** Opening Entries provided block **

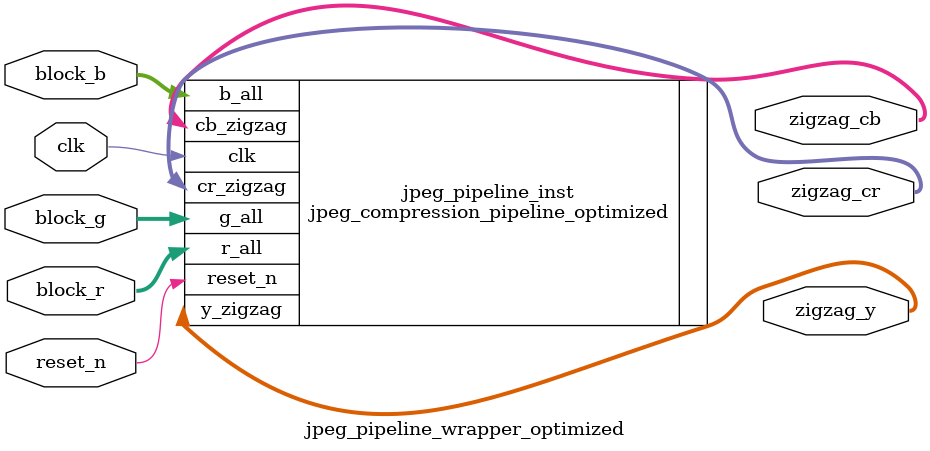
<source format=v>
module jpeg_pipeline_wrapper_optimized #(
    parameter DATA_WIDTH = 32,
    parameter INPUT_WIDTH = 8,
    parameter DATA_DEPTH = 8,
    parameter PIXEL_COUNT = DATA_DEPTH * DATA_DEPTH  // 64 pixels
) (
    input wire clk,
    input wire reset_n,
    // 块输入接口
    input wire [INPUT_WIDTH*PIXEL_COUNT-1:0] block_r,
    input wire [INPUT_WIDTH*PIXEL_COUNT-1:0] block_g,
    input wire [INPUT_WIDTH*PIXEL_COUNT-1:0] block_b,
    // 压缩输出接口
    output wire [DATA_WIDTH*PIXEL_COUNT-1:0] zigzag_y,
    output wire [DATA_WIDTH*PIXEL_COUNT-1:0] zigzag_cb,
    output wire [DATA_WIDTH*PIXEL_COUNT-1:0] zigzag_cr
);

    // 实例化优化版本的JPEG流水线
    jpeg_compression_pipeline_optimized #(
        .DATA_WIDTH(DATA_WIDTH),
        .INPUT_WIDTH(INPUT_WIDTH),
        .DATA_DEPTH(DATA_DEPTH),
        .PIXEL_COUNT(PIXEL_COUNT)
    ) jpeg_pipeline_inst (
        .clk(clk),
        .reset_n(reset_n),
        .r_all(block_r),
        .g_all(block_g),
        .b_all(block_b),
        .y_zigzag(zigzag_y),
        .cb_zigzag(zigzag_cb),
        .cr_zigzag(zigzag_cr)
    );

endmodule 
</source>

** Closing Entries provided block **
** Opening Entries provided block **

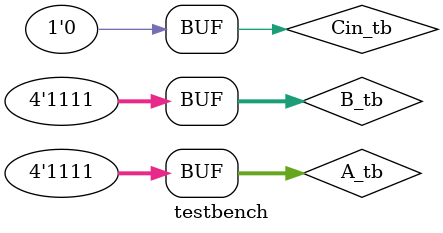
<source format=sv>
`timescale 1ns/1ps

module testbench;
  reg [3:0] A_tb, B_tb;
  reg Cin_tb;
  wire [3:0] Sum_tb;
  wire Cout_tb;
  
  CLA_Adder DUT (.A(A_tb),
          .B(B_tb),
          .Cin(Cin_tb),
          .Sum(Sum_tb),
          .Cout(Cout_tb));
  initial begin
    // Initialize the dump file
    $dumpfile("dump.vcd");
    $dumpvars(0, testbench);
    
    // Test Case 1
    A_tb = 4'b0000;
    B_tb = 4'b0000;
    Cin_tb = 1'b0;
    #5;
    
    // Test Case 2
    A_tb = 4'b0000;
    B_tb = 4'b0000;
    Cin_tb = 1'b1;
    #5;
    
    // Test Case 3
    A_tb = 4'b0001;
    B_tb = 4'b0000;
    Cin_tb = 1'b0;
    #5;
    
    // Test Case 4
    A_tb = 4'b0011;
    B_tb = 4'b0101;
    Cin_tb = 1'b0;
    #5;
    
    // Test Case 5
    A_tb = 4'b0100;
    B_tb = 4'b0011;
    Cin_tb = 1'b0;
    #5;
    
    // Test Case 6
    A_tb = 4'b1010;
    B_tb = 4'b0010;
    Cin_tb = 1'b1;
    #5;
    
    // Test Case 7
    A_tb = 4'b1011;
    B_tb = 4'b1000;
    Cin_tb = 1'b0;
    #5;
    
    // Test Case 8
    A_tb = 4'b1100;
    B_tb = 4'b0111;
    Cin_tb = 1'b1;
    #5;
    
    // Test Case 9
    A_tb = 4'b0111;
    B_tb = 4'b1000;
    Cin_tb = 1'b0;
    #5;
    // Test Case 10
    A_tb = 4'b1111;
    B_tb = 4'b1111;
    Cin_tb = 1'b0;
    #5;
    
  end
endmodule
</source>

** Closing Entries provided block **

▶ **Work order**: Wherever a line above contains "parameter", copy that line.

▶ **Answer box**:
    parameter DATA_WIDTH = 32,
    parameter INPUT_WIDTH = 8,
    parameter DATA_DEPTH = 8,
    parameter PIXEL_COUNT = DATA_DEPTH * DATA_DEPTH  // 64 pixels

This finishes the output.